What sets this recipe apart from many other tiramisu recipes is the addition of espresso (rather than regular coffee) and vermouth, which is an aromatized, fortified Italian wine first produced in the mid to late 18th century in Turin, Italy. Traditionally it was used for medicinal purposes but its true claim to fame is use as an aperitif with the fashionable cafes in Turin. In the late 19th century it became popular with bartenders and has remained a key ingredient in many classic cocktails to date. It is sometimes used as an alternative to white wine in cooking. There are two types: dry and sweet. For this recipe you will want a sweet vermouth (Italian and French companies produce the majority of vermouth, although companies in both the United States and the United Kingdom have begun production).

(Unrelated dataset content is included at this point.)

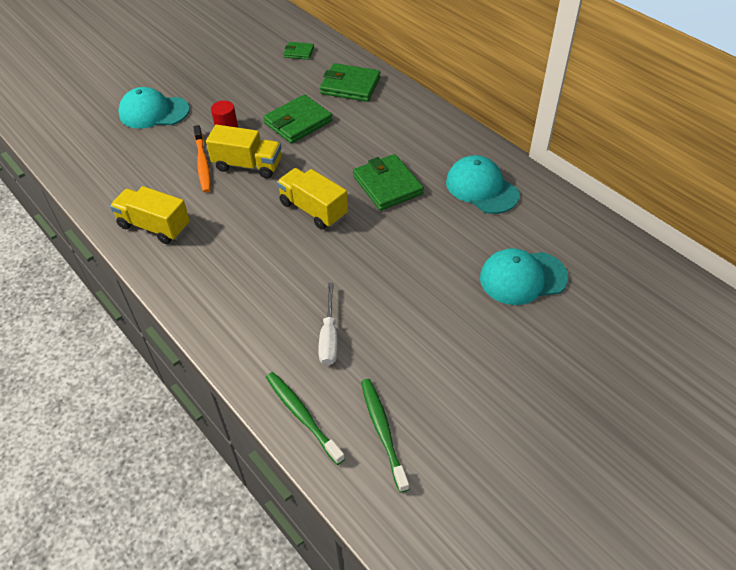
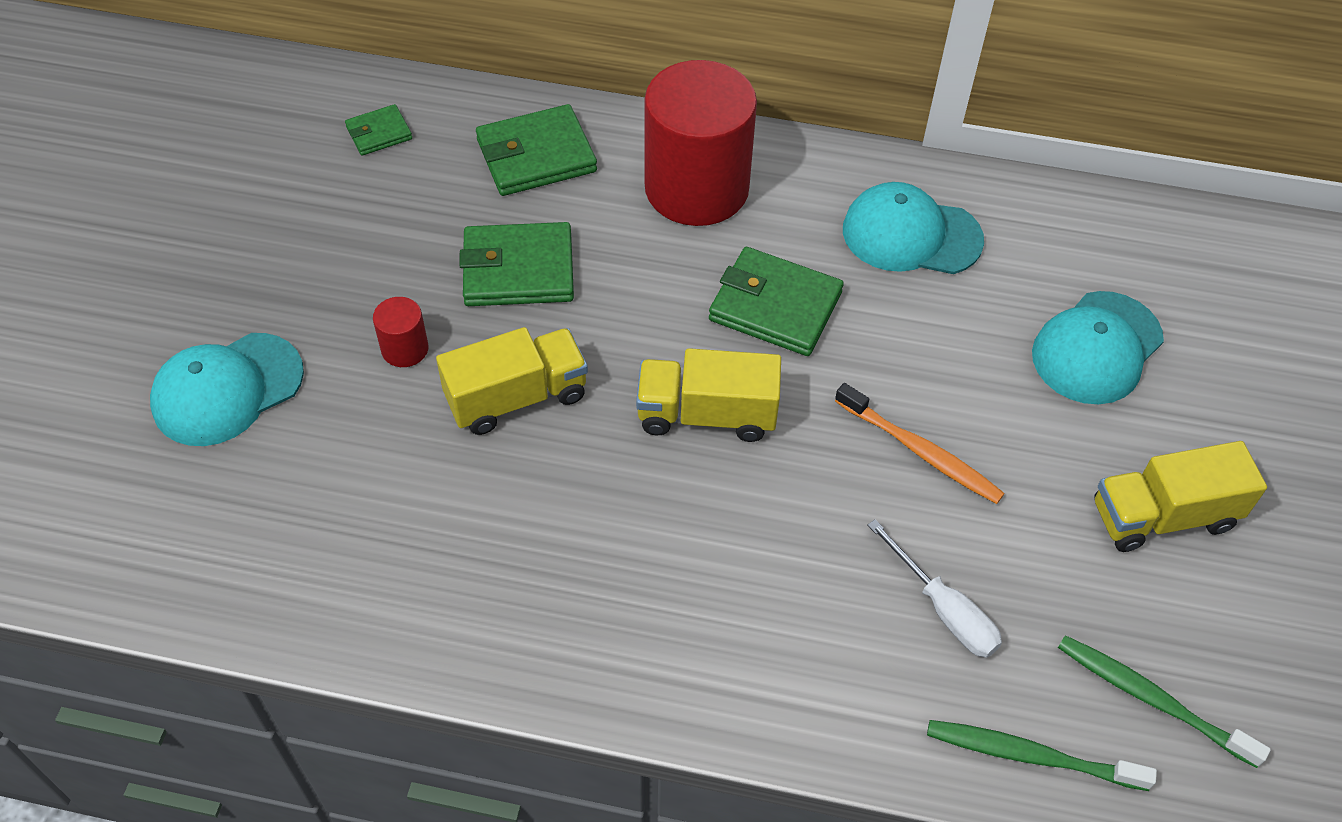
camera: 40 degrees left, 5 degrees up
(154, 226) = (475, 605): yellow truck -> yellow truck (1163, 516)
(202, 163) = (433, 439): orange toothbrush -> orange toothbrush (921, 452)
(298, 122) = (518, 270): green wallet -> green wallet turned 75 degrees clockwise
(403, 126) = (696, 188): none -> red cylinder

The espresso, which is coffee brewed by forcing a small amount of nearly boiling water under pressure through finely ground coffee beans, is generally thicker, has a higher concentration of suspended and dissolved solids and the flavors and chemicals are very concentrated (it also has more caffeine than regular coffee). This provides a stronger coffee flavor profile to the recipe. While this is obviously a more ‘high-class’ recipe for the dessert, there is no need to stress yourself out over purchasing organic eggs, instead of the regular ones you probably already have in your fridge, and if you find espresso too intense for your taste buds, go with regular (but strong-brewed) coffee. Either way, this is going to be one delicious dessert!